Ciudad de México., a 28 de abril del 2026.- La Fiscalía General de la República (FGR) ha atraído formalmente las investigaciones sobre la tragedia en la Sierra del Pinal, Chihuahua, elevando el caso a un asunto de seguridad nacional

En un comunicado que escala la tensión entre la Federación y el Estado, la FGR confirmó la muerte de dos ciudadanos estadounidenses, presuntamente agentes de inteligencia, y reveló que la administración estatal operó al margen de las autoridades federales durante meses.

El «golpe» a la transparencia local la FGR, a través de la Fiscalía Especializada de Control Regional (FECOR), dejó en claro que la investigación iniciada por la Fiscalía General del Estado de Chihuahua sobre el narcolaboratorio en los límites de Morelos y Guachochi se realizó sin su conocimiento. Fue hasta después de la tragedia del 19 de abril cuando la institución federal tuvo noticia de lo que Chihuahua calificó como una «indagatoria de meses».

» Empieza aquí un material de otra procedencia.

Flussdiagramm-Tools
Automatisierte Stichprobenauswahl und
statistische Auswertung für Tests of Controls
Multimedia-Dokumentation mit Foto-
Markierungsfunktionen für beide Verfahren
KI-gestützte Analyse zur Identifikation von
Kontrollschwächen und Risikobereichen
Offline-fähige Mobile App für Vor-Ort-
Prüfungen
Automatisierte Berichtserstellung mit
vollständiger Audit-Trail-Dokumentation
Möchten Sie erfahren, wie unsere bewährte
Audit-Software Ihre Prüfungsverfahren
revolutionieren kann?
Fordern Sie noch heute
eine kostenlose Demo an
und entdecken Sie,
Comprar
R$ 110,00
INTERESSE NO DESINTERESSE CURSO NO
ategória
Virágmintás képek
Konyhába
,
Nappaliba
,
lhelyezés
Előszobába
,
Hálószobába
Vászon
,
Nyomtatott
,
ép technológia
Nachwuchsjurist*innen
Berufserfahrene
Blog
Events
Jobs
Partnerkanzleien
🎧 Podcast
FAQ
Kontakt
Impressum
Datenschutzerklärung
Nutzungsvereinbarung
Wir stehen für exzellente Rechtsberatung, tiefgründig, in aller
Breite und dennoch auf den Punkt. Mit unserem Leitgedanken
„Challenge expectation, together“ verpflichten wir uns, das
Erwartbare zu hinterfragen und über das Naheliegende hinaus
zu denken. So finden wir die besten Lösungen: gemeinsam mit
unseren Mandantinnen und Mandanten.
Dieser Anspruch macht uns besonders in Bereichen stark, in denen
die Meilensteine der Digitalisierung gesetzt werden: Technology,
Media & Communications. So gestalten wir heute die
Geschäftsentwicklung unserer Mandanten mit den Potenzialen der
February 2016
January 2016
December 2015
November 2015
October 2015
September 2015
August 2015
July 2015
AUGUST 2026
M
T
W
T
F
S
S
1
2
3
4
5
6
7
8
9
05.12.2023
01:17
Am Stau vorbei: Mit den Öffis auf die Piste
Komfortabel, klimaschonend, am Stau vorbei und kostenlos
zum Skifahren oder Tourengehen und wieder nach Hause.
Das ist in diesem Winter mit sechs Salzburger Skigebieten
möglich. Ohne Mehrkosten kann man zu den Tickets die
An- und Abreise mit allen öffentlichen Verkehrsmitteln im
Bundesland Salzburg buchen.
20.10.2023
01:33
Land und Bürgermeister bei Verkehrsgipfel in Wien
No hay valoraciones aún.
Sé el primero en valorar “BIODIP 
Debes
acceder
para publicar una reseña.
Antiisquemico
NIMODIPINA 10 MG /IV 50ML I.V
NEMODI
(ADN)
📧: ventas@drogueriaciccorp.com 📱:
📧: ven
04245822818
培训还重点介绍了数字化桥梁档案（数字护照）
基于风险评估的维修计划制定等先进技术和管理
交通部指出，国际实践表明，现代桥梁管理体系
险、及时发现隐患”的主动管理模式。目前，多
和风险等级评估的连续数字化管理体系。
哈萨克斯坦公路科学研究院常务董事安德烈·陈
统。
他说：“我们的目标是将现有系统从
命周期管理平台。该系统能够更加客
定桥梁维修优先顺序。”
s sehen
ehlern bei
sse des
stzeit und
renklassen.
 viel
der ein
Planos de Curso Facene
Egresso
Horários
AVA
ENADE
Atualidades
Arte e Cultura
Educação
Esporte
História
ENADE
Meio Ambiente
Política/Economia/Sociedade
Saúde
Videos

Incluso, la FGR señaló que tuvo que hacer «peticiones reiteradas» para que el gobierno estatal entregara copia de la carpeta de investigación local, la cual apenas llegó a sus manos el día de ayer.

Dada la gravedad de la presencia de agentes extranjeros en una instalación clandestina de drogas, la FGR determinó que el caso sea llevado por la Fiscalía Especial de Investigación y Litigación de Casos Complejos.

El objetivo es determinar si se cometieron delitos que vulneren la seguridad nacional y deslindar responsabilidades sobre quién autorizó y bajo qué términos operaban estos agentes en territorio chihuahuense.

Dos líneas de investigación La autoridad federal mantiene abiertos dos frentes:

El hallazgo y operación de la instalación de narcóticos sintéticos.

La «noticia criminal» derivada de la rueda de prensa del fiscal estatal y la información compartida en la Mesa de Seguridad, donde se destapó el escándalo de los agentes estadounidenses.

Con esta intervención, la FGR no solo busca esclarecer las muertes, sino auditar la actuación de las autoridades de Chihuahua, quienes ahora se encuentran bajo el escrutinio federal por la presunta omisión de informar sobre operaciones con agencias extranjeras en suelo mexicano.